- INSTRUCTIONS FOR THE TASK
Update the lines from the first one through the line containing "DANIŞTAY KARARI", replacing "Posted on" with "Published on" and keeping everything else unchanged. Return only those lines.

(Page-level text extractions)
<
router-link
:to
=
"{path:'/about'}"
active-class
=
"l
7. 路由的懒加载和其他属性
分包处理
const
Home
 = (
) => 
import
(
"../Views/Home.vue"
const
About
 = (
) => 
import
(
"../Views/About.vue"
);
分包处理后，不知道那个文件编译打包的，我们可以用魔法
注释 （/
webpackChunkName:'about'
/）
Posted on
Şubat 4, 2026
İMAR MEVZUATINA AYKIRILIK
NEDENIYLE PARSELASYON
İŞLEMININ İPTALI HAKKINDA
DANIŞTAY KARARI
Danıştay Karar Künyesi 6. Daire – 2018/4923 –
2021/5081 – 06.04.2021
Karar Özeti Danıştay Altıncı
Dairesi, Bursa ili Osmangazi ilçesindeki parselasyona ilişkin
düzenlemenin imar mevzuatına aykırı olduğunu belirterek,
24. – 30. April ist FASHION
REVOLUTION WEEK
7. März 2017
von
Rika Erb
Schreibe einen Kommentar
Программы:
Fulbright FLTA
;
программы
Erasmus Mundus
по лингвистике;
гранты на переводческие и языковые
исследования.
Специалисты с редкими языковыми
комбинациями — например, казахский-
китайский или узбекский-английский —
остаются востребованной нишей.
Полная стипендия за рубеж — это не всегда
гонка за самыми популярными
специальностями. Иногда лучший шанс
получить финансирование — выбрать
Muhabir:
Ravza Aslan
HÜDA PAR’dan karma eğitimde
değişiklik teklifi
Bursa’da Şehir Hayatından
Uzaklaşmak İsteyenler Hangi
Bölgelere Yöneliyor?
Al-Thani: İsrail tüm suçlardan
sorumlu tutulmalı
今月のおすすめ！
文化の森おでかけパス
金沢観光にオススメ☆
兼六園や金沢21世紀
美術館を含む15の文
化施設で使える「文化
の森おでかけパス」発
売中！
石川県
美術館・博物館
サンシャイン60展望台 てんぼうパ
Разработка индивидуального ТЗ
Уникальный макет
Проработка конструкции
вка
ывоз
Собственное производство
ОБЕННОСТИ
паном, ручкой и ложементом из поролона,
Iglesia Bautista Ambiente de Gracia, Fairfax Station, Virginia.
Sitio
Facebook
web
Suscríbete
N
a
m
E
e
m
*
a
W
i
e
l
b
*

- TASK OUTPUT
<
router-link
:to
=
"{path:'/about'}"
active-class
=
"l
7. 路由的懒加载和其他属性
分包处理
const
Home
 = (
) => 
import
(
"../Views/Home.vue"
const
About
 = (
) => 
import
(
"../Views/About.vue"
);
分包处理后，不知道那个文件编译打包的，我们可以用魔法
注释 （/
webpackChunkName:'about'
/）
Published on
Şubat 4, 2026
İMAR MEVZUATINA AYKIRILIK
NEDENIYLE PARSELASYON
İŞLEMININ İPTALI HAKKINDA
DANIŞTAY KARARI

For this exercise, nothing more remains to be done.